Türkiye İstatistik Kurumu (TÜİK) Yoksulluk ve Yaşam Koşulları İstatistikleri 2023
Türkiye İstatistik Kurumu (TÜİK), yoksulluk ve yaşam koşulları ile ilgili verileri güncelleyerek 2023 yılına ait istatistikleri açıkladı. Bu çalışmada, toplumun genel gelir seviyesine göre belirlenen yoksulluk sınırının altında gelir elde eden bireyler, göreli yoksul olarak kabul edilmektedir. TÜİK verilerine göre, 2023 yılında göreli yoksulluk oranı 0,9 puanlık bir azalma ile yüzde 13,5 seviyesine gerilemiştir. Eşdeğer hanehalkı kullanılabilir fert medyan gelirinin yüzde 50’si dikkate alındığında belirlenen yoksulluk sınırına göre, yoksulluk oranı önemli bir düşüş göstermiştir.

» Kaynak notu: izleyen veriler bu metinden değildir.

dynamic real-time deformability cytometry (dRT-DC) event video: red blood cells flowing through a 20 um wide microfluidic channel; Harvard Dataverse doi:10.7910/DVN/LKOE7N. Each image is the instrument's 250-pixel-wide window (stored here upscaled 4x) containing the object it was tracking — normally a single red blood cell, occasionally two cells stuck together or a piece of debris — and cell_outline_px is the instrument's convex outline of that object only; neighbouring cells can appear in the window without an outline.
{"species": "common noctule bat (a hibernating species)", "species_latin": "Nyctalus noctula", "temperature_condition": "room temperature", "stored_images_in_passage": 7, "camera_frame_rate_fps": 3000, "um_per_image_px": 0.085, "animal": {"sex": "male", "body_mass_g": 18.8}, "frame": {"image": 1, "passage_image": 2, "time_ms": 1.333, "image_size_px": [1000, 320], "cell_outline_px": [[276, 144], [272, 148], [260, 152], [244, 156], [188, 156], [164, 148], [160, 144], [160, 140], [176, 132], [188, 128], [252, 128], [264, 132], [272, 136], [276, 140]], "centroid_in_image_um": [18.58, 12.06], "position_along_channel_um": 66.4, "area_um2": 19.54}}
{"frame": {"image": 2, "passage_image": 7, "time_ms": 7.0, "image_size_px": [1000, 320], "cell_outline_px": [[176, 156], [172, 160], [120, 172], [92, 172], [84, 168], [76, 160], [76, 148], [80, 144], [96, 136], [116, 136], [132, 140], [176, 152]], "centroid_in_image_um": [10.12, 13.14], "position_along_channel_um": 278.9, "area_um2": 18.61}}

Ayrıca, medyan gelirin yüzde 60’ı göz önünde bulundurularak hesaplanan yoksulluk oranı da son bir yılda 0,3 puan azalarak yüzde 21,3’e ulaşmıştır. Eşdeğer hanehalkı kullanılabilir fert medyan gelirinin yüzde 40’ı temel alındığında, yoksulluk oranı ise 0,6 puanlık bir azalış ile yüzde 7,0 olarak belirlenmiştir. Medyan gelirin yüzde 70’i dikkate alındığında hesaplanan yoksulluk oranı ise 0,3 puan azalarak yüzde 29,0 seviyesine inmiştir.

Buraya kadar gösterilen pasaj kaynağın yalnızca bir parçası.